Transcribed page contents
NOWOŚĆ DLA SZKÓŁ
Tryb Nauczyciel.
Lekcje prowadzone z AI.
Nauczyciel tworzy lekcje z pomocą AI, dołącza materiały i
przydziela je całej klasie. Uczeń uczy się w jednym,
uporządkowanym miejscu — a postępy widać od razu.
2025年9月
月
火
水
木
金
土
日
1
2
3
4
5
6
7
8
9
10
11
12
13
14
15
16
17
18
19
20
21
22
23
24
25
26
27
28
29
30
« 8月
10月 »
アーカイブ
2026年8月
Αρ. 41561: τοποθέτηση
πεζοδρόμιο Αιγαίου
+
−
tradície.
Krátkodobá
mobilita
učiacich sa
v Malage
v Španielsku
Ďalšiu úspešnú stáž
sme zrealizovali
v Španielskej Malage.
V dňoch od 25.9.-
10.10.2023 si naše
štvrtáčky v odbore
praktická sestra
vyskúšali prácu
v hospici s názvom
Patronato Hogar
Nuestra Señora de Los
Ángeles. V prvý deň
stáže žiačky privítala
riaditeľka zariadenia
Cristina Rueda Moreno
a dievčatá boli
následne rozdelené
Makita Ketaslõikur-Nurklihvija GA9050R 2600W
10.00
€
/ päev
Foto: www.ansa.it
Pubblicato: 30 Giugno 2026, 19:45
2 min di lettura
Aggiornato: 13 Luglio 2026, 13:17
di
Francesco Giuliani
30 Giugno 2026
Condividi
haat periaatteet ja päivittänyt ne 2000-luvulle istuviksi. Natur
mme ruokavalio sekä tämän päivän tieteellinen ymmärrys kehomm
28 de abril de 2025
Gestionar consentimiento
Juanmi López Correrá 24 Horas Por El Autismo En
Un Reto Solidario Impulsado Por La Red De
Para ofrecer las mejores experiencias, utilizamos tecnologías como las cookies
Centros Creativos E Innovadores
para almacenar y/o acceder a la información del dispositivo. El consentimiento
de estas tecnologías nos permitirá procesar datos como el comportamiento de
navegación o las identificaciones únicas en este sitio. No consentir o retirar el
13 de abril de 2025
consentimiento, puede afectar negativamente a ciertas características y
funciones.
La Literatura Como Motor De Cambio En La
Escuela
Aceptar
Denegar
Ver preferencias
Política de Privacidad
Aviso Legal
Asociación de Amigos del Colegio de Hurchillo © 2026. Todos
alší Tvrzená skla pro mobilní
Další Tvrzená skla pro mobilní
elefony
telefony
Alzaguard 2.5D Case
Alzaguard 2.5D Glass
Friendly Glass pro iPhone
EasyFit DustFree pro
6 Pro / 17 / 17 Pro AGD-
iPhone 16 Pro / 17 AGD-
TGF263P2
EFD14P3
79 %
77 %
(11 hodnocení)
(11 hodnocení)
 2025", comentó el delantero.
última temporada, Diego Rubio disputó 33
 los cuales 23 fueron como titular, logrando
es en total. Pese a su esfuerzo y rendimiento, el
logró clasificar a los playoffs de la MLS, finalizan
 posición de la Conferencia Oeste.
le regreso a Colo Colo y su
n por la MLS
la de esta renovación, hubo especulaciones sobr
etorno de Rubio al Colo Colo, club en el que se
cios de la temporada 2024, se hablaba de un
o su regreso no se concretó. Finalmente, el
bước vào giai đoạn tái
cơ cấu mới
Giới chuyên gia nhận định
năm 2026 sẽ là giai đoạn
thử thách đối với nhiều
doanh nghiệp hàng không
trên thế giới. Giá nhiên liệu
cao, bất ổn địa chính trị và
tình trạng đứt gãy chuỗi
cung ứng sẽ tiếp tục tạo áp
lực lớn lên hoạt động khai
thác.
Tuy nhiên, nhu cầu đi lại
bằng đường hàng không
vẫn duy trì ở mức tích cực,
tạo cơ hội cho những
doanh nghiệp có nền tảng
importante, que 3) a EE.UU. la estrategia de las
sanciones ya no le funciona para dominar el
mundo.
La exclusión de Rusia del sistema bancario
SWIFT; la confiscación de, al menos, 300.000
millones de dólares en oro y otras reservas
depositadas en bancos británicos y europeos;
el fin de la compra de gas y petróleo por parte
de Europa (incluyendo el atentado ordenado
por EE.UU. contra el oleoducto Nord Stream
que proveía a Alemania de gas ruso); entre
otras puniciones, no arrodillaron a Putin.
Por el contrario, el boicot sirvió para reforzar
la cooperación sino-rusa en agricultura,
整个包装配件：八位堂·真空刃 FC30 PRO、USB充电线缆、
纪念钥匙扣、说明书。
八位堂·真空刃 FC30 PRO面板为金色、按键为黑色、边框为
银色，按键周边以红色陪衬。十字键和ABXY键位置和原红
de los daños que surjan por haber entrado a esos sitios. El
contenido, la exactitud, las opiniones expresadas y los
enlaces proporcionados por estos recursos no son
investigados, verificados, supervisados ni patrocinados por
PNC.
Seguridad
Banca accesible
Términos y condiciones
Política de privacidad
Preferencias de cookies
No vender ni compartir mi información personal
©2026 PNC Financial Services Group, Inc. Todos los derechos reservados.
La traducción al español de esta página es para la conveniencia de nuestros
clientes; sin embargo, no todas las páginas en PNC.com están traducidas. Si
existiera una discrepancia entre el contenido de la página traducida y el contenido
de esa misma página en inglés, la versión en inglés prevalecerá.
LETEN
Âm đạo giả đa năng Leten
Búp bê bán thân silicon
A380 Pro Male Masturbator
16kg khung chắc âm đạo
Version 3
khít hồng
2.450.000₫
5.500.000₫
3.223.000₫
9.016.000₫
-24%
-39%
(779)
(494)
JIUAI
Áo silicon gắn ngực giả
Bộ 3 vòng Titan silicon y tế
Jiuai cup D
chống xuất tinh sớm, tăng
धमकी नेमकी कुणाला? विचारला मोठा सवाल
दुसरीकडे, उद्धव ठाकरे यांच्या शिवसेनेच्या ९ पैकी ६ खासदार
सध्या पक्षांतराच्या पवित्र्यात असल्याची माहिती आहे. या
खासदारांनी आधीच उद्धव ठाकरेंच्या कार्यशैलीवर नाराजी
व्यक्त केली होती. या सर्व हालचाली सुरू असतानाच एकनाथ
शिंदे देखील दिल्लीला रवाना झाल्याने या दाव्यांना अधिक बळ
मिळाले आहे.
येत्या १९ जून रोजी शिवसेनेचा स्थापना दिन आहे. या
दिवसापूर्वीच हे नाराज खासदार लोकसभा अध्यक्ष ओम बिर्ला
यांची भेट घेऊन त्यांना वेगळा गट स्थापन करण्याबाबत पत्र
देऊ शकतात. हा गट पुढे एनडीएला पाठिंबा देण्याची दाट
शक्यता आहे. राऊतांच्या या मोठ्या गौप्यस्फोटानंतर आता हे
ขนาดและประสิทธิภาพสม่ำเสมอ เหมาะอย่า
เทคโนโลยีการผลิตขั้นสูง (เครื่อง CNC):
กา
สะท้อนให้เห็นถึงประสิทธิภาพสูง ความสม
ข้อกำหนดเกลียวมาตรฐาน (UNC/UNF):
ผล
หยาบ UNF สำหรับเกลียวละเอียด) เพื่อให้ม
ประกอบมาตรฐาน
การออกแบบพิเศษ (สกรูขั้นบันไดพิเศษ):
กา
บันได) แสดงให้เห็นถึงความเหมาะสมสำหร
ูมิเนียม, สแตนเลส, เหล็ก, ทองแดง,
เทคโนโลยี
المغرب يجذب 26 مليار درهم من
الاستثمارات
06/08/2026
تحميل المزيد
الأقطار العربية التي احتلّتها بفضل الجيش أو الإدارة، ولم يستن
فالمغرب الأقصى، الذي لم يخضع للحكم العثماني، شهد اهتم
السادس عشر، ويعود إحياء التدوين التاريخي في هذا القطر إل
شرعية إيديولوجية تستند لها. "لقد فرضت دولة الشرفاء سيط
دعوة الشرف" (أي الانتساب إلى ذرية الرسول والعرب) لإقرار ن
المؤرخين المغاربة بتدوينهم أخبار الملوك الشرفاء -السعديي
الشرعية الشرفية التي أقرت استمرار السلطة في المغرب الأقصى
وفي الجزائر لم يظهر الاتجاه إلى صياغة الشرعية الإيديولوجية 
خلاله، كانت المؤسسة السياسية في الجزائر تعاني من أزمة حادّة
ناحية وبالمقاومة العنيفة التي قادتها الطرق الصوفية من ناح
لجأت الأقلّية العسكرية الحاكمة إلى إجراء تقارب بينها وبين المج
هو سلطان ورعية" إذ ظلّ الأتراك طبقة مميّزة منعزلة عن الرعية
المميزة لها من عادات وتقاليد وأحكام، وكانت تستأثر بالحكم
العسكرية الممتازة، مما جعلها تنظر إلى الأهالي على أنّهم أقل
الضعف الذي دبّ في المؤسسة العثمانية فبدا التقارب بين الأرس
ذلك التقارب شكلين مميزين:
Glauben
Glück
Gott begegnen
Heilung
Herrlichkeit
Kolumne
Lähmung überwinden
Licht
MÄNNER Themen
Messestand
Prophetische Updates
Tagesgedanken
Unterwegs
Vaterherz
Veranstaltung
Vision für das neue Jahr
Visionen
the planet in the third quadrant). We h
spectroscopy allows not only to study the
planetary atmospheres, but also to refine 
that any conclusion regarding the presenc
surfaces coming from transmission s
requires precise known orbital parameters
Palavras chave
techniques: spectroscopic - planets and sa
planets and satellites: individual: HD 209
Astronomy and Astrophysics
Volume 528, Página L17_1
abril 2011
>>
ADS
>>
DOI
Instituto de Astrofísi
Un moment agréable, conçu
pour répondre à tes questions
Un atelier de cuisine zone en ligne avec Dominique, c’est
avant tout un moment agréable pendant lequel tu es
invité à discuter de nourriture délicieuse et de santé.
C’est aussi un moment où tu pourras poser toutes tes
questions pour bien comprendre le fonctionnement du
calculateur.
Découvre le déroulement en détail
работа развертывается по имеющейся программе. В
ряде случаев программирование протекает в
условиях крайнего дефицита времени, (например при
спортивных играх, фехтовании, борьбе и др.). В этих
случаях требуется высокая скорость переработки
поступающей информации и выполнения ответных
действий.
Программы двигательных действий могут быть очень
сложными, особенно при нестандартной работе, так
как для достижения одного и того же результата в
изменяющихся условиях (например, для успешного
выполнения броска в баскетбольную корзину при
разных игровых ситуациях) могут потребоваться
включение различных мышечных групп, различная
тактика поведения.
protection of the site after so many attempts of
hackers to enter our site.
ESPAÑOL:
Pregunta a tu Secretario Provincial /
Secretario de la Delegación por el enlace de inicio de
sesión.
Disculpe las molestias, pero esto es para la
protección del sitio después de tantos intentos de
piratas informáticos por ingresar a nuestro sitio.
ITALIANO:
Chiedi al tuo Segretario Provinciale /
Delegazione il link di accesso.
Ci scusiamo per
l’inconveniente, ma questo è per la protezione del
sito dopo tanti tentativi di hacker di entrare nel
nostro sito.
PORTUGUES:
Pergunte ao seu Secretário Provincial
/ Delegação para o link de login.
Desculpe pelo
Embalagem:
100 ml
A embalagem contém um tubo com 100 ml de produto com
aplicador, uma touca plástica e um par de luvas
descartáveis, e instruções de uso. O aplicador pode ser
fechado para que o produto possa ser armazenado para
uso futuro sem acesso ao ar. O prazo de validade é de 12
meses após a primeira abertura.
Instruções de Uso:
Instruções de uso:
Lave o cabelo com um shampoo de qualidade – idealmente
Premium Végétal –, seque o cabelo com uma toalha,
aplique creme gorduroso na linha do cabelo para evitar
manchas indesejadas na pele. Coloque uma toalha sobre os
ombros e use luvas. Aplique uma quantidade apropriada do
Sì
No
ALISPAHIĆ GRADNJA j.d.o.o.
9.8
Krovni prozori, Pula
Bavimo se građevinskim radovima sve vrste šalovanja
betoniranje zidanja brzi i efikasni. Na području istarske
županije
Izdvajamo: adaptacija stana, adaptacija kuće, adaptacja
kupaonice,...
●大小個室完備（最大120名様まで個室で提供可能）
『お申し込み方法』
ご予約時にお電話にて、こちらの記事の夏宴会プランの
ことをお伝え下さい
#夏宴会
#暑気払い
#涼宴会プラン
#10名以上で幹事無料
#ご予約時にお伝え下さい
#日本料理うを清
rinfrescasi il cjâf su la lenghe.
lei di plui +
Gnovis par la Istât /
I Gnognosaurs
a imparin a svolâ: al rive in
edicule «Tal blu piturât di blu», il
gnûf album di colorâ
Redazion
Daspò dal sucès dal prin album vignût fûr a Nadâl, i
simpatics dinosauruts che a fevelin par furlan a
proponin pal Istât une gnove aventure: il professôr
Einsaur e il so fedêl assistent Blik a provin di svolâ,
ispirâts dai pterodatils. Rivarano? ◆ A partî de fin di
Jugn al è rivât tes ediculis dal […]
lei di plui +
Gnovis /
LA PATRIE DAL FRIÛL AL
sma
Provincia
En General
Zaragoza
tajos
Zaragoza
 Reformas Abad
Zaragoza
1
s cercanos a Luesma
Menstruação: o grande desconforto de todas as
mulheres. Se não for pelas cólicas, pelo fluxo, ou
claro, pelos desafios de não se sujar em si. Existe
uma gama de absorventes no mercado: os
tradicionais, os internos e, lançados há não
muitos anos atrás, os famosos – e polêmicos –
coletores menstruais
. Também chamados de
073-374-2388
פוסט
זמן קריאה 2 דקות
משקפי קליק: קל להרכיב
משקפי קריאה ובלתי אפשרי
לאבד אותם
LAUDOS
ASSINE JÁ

What the task asks. Look back at the entries above. Retype the line with "Tryb Nauczyciel.", the line with "Aviso Legal", and all lines in between.

Answer box.
Tryb Nauczyciel.
Lekcje prowadzone z AI.
Nauczyciel tworzy lekcje z pomocą AI, dołącza materiały i
przydziela je całej klasie. Uczeń uczy się w jednym,
uporządkowanym miejscu — a postępy widać od razu.
2025年9月
月
火
水
木
金
土
日
1
2
3
4
5
6
7
8
9
10
11
12
13
14
15
16
17
18
19
20
21
22
23
24
25
26
27
28
29
30
« 8月
10月 »
アーカイブ
2026年8月
Αρ. 41561: τοποθέτηση
πεζοδρόμιο Αιγαίου
+
−
tradície.
Krátkodobá
mobilita
učiacich sa
v Malage
v Španielsku
Ďalšiu úspešnú stáž
sme zrealizovali
v Španielskej Malage.
V dňoch od 25.9.-
10.10.2023 si naše
štvrtáčky v odbore
praktická sestra
vyskúšali prácu
v hospici s názvom
Patronato Hogar
Nuestra Señora de Los
Ángeles. V prvý deň
stáže žiačky privítala
riaditeľka zariadenia
Cristina Rueda Moreno
a dievčatá boli
následne rozdelené
Makita Ketaslõikur-Nurklihvija GA9050R 2600W
10.00
€
/ päev
Foto: www.ansa.it
Pubblicato: 30 Giugno 2026, 19:45
2 min di lettura
Aggiornato: 13 Luglio 2026, 13:17
di
Francesco Giuliani
30 Giugno 2026
Condividi
haat periaatteet ja päivittänyt ne 2000-luvulle istuviksi. Natur
mme ruokavalio sekä tämän päivän tieteellinen ymmärrys kehomm
28 de abril de 2025
Gestionar consentimiento
Juanmi López Correrá 24 Horas Por El Autismo En
Un Reto Solidario Impulsado Por La Red De
Para ofrecer las mejores experiencias, utilizamos tecnologías como las cookies
Centros Creativos E Innovadores
para almacenar y/o acceder a la información del dispositivo. El consentimiento
de estas tecnologías nos permitirá procesar datos como el comportamiento de
navegación o las identificaciones únicas en este sitio. No consentir o retirar el
13 de abril de 2025
consentimiento, puede afectar negativamente a ciertas características y
funciones.
La Literatura Como Motor De Cambio En La
Escuela
Aceptar
Denegar
Ver preferencias
Política de Privacidad
Aviso Legal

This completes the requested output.